Where would be a good place to get a gift certificate for dark room camera supplies...? 

THANKS!!


----------



## dxqcanada (Dec 16, 2008)

I was just going to mention a place ... but I noticed that Woodbridge, VA is not Woodbridge, Ontario.


----------



## djacobox372 (Dec 16, 2008)

Freestyle Photographic Supplies - Traditional Black & White Film, Paper, Chemicals, Holgas and ULF is an excellent place to order film and supplies from, but they don't  have gift certificates. 

Film is an excellent gift, I suggest buying her a mix of tmax 100 and tmax 400 35mm film; she won't complain.


----------



## JaimeGibb (Dec 17, 2008)

Yea I checked out freestyle and it's great! But yea no GC. Alright, how about this...can you recommend a book, film (which you did), and some paper to buy from that site??
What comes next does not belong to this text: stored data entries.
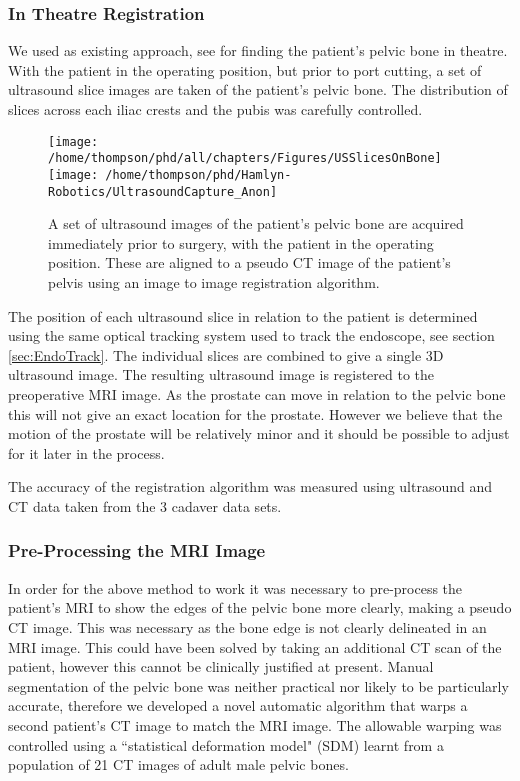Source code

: \documentclass[3p,twocolumn,preprint,10pt]{elsarticle}
\begin{document}
\subsubsection{In Theatre Registration}
\label{sec:InTheatreReg}
We used as existing approach, see \cite{pap009} for 
finding the patient's pelvic bone in theatre. With the patient in the
operating position, but prior to port cutting, 
a set of ultrasound slice images are taken of the patient's pelvic bone. 
The distribution of slices across each iliac crests and the pubis was carefully 
controlled. 
\begin{figure*}
\begin{center}
\texttt{[image: /home/thompson/phd/all/chapters/Figures/USSlicesOnBone]}
\texttt{[image: /home/thompson/phd/Hamlyn-Robotics/UltrasoundCapture\_Anon]}
\end{center}
\caption{\label{fig:Ultrsound}A set of ultrasound images of the patient's pelvic bone 
are acquired immediately prior to surgery, with the patient in the operating position. These
are aligned to a pseudo CT image of the patient's pelvis using an image to image registration 
algorithm.}
\end{figure*}

The position of each ultrasound slice in relation to the patient
is determined using the same optical tracking system used to track the 
endoscope, see section \ref{sec:EndoTrack}.
The individual slices are combined to give a single 3D ultrasound image. 
The resulting ultrasound image is registered to the preoperative MRI image.
As the prostate can move in relation to the
pelvic bone this will not give an exact location for the prostate. However we believe
that the motion of the prostate will be relatively minor and it should be possible to 
adjust for it later in the process.

The accuracy of the registration algorithm was measured using ultrasound and CT data 
taken from the 3 cadaver data sets.

\subsubsection{Pre-Processing the MRI Image}
In order for the above method to work it was necessary to pre-process the patient's MRI to 
show the edges of the pelvic bone more clearly, making a pseudo CT image.
This was necessary as the bone edge is not 
clearly delineated in an MRI image. This could have been solved by taking an
additional CT scan of the patient, however this cannot be clinically justified at present. 
Manual segmentation of the pelvic bone was neither practical nor likely to be 
particularly accurate, therefore we developed a novel automatic 
algorithm that warps a second patient's CT image to match the MRI image. 
The allowable warping was controlled using a ``statistical deformation model" (SDM) learnt 
from a population of 21 CT images of adult male pelvic bones.
\end{document}
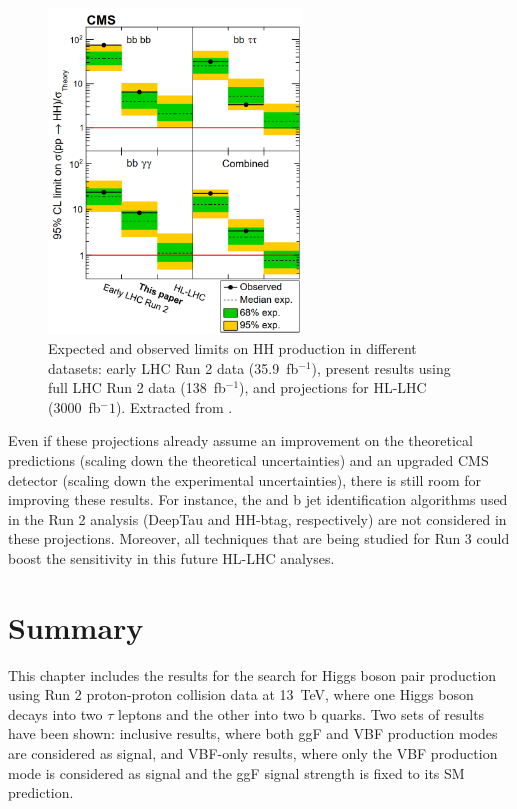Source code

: \documentclass[../main.tex]{subfiles}
\begin{document}
\begin{figure}[h!]
\begin{center}
\includegraphics[width=0.6\textwidth]{Images/CMS-HIG-22-001_Figure_005-b}
\end{center}
\caption[CMS HH production cross section for different datasets.]{Expected and observed limits on HH production in different datasets: early LHC Run 2 data (35.9~fb${}^{-1}$), present results using full LHC Run 2 data (138~fb${}^{-1}$), and projections for HL-LHC (3000~fb${}^-1$). Extracted from \cite{hh:analysis:nature}.}
\label{hh:fig:lim_future}
\end{figure}

Even if these projections already assume an improvement on the theoretical predictions (scaling down the theoretical uncertainties) and an upgraded CMS detector (scaling down the experimental uncertainties), there is still room for improving these results. For instance, the \tauh{} and b jet identification algorithms used in the Run 2 analysis (DeepTau and HH-btag, respectively) are not considered in these projections. Moreover, all techniques that are being studied for Run 3 could boost the sensitivity in this future HL-LHC analyses.


\section{Summary}

This chapter includes the results for the search for Higgs boson pair production using Run 2 proton-proton collision data at 13~TeV, where one Higgs boson decays into two $\tau$ leptons and the other into two b quarks. Two sets of results have been shown: inclusive results, where both ggF and VBF production modes are considered as signal, and VBF-only results, where only the VBF production mode is considered as signal and the ggF signal strength is fixed to its SM prediction.
\end{document}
dxqcanada: Haha yea, not only a different state, but a whole different country! Thanks though


----------



## JC1220 (Dec 17, 2008)

Digital Cameras, Camcorders, Photography Equipment - CALUMET

B&H Photo Video | Digital Cameras, Camcorders


----------



## JaimeGibb (Dec 17, 2008)

Nice! Thanks jc1220!


----------



## christopher walrath (Dec 17, 2008)

Give here a paypal gift or a Visa gift card.  She could use that anywhere, including Freestyle, which I would highly recommend.  That's where I go.


----------



## Early (Dec 18, 2008)

Have you tried Ritz?


----------



## JaimeGibb (Dec 19, 2008)

Already using calumet!!! Thanks though


----------